Earlier this month construction kicked off on non-process infrastructure for the initial production plant at its 800,000tpa ‘Ardmore’ phosphate project in Queensland.
First production is on schedule for July this year with first shipment in August.
“Planning and contract discussions are well advanced for production and shipment of five individual 5,000 tonne trial parcels (25,000t total) to be sent to customers for their prequalification,” the company said.
“Negotiations continue with these customers for potential longer-term arrangements over the remaining 50% of uncommitted first right production offtake.”
The $60m market cap stock, which hit a four-year high in early trade today, is up 61% year-to-date.
The newly listed stock has hit the bourse with a bang, up 40% in early trade.
FEG boasts a 1Moz and growing gold resource at the ‘Wonogiri’ project in Indonesia.
There’s also ‘Trenggalek’, where more than 17,700m of drilling has been carried out to date, and ‘Woyla’, a project previously held by Barrick Gold and Newcrest.
FEG also has a bunch of earlier stage projects in Australia.
Cumulatively, over $40m has been spent across the portfolio to date, it says.
The explorer has pulled up thick and shallow gold at good grades in early-stage drilling at several prospects in WA.
Highlights include 7m at 5.36g/t gold from 31m at ‘Transylvania’ and 15m at ~2g/t from 51m (including 1m at 13.8g/t) at ‘Kingswood’.

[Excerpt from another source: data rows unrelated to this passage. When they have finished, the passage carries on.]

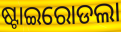
ଷ୍ଟାଇରୋଡଲା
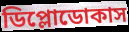
ডিপ্লোডোকাস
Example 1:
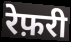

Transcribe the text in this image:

रेफ़री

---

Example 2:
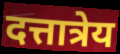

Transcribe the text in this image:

दत्तात्रेय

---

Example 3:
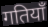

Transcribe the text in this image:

गतियाँ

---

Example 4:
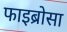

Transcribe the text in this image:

फाइब्रोसा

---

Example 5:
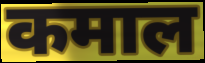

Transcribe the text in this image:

कमाल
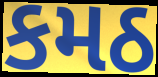
કમઠ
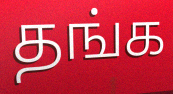
தங்க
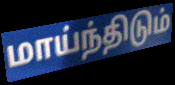
மாய்ந்திடும்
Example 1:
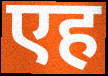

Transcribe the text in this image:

एह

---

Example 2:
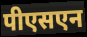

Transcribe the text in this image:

पीएसएन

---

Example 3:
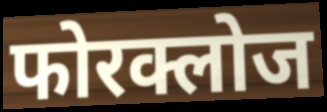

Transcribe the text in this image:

फोरक्लोज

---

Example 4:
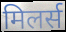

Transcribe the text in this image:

मिलर्स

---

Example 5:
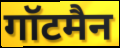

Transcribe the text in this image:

गॉटमैन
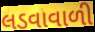
લડવાવાળી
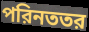
পরিনততর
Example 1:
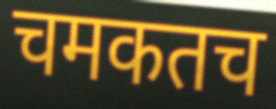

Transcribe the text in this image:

चमकतच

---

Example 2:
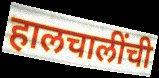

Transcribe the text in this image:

हालचालींची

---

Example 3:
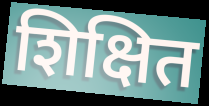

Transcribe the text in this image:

शिक्षित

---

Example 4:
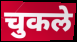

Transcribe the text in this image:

चुकले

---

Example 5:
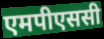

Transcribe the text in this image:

एमपीएससी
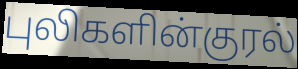
புலிகளின்குரல்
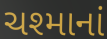
ચશ્માનાં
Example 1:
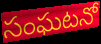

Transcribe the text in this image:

సంఘటనో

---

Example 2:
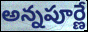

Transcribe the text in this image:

అన్నపూర్ణే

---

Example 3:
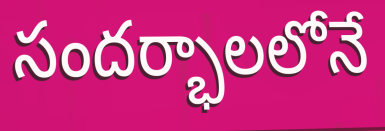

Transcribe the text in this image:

సందర్భాలలోనే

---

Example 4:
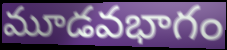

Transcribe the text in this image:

మూడవభాగం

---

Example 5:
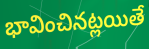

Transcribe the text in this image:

భావించినట్లయితే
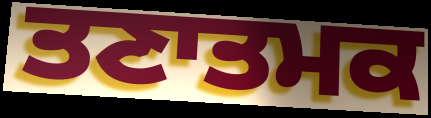
ਤਣਾਤਮਕ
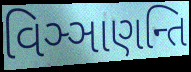
વિઞ્ઞાણન્તિ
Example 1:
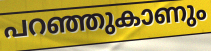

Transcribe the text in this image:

പറഞ്ഞുകാണും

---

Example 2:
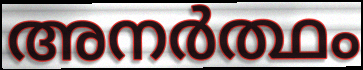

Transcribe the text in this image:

അനർത്ഥം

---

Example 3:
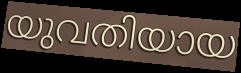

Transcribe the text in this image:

യുവതിയായ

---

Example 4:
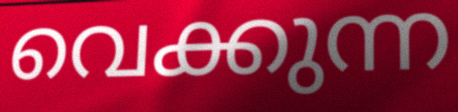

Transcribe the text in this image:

വെക്കുന്ന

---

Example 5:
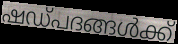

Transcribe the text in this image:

ഷഡ്പദങ്ങൾക്ക്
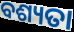
ବଶ୍ୟତା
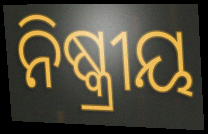
ନିଷ୍କ୍ରୀୟ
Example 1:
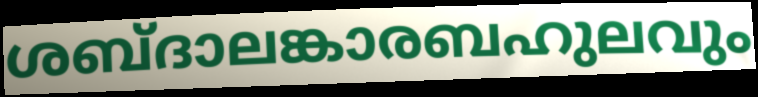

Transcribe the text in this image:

ശബ്ദാലങ്കാരബഹുലവും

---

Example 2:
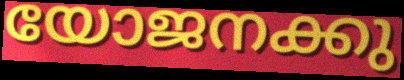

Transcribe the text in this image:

യോജനക്കു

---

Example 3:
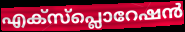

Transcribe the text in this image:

എക്സ്പ്ലൊറേഷൻ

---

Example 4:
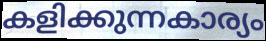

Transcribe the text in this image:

കളിക്കുന്നകാര്യം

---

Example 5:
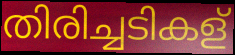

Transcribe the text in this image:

തിരിച്ചടികള്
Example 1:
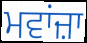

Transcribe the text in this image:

ਮਵਾਂਜ਼ਾ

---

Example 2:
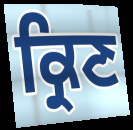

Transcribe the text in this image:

ਕ੍ਰਿਣ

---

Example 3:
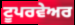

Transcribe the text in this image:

ਟੂਪਰਵੇਅਰ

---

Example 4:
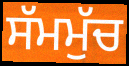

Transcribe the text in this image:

ਸੱਮਮੁੱਚ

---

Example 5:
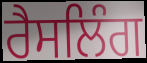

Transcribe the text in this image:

ਰੈਸਲਿੰਗ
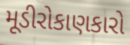
મૂડીરોકાણકારો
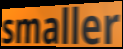
smaller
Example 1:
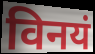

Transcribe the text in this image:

विनयं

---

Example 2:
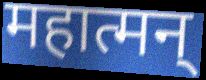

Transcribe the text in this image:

महात्मन्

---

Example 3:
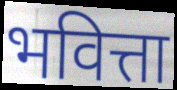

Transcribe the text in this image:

भवित्ता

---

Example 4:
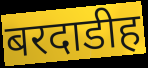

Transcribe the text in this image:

बरदाडीह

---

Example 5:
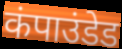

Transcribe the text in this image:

कंपाउंडेड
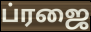
ப்ரஜை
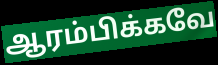
ஆரம்பிக்கவே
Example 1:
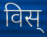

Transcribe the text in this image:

विस्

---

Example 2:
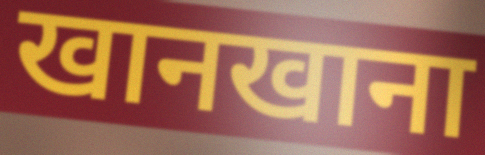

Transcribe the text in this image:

खानखाना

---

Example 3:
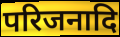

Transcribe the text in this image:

परिजनादि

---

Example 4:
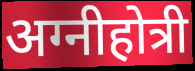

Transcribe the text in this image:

अग्नीहोत्री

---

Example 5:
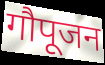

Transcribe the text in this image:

गौपूजन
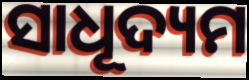
ସାଧୂଦ୍ୟମ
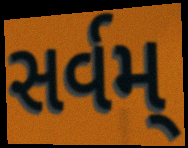
સર્વમ્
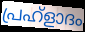
പ്രഹ്ളാദം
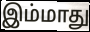
இம்மாது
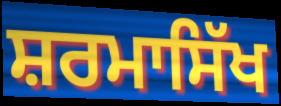
ਸ਼ਰਮਾਸਿੱਖ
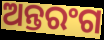
ଅନ୍ତରଂଗ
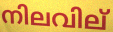
നിലവില്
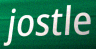
jostle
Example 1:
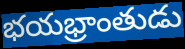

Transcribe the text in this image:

భయభ్రాంతుడు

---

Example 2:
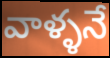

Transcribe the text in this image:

వాళ్ళనే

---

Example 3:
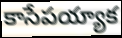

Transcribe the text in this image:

కాసేపయ్యాక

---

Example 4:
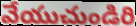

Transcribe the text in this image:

వేయుచుండిరి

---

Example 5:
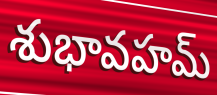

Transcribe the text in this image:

శుభావహమ్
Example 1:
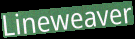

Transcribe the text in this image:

Lineweaver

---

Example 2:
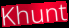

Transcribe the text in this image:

Khunt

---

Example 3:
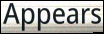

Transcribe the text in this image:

Appears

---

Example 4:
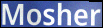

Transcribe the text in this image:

Mosher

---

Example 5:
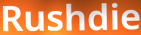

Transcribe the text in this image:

Rushdie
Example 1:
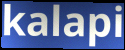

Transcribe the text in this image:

kalapi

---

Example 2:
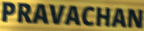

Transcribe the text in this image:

PRAVACHAN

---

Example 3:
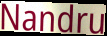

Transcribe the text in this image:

Nandru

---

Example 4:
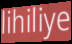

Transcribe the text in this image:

lihiliye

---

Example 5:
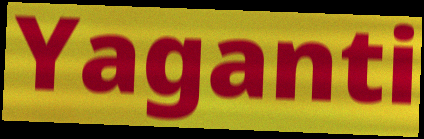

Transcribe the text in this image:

Yaganti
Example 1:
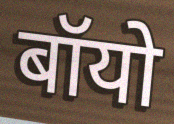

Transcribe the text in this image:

बॉयो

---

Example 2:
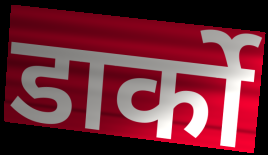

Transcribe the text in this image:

डार्को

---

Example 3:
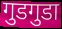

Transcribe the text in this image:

गुडगुडा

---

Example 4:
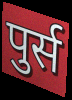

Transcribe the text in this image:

पुर्स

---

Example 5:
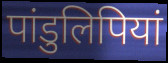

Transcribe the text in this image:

पांडुलिपियां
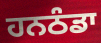
ਹਨਠੰਡਾ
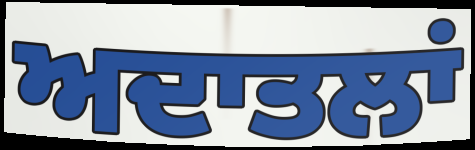
ਅਦਾਤਲਾਂ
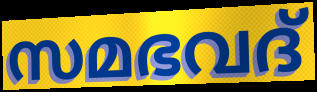
സമഭവദ്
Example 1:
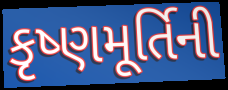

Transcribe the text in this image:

કૃષ્ણમૂર્તિની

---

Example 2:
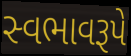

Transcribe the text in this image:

સ્વભાવરૂપે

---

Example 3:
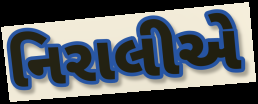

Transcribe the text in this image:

નિરાલીએ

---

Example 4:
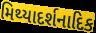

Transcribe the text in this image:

મિથ્યાદર્શનાદિક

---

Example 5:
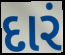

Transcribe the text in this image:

દારં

“We are very encouraged by these results as the majority of the gold intercepts are at shallow depth and mineralisation remains open with strong potential for open pit development,” OAU chairman Rick Crabb says.
“We are particularly excited about the company’s first drilling of the Kingswood Prospect within the Abernethy Shear Zone, which is a large 7-kilometre-long mineralised structure incorporating tonalite intrusive.
“The Transylvania prospect is now shaping up for resource drilling and the company’s first drilling on the Crown Prince East gold prospect was successful in intersecting mineralisation in the same area as previous explorers (8m at 2.89g/t Au from surface CKAC018 – Doray Minerals Limited).
“Our drilling continues to show the potential of the Garden Gully Gold Province to build on the existing resource at the Crown Prince mining lease.
“The main near-surface targets are open-ended shallow mineralisation on the Lydia mining lease, Transylvania and the Abernethy Shear Zone and the large targets in the deeper gold mineralisation in the primary zone under these prospects.”
The $20m market cap stock is down 25% year-to-date. It had $1.6m in the bank at the end of December.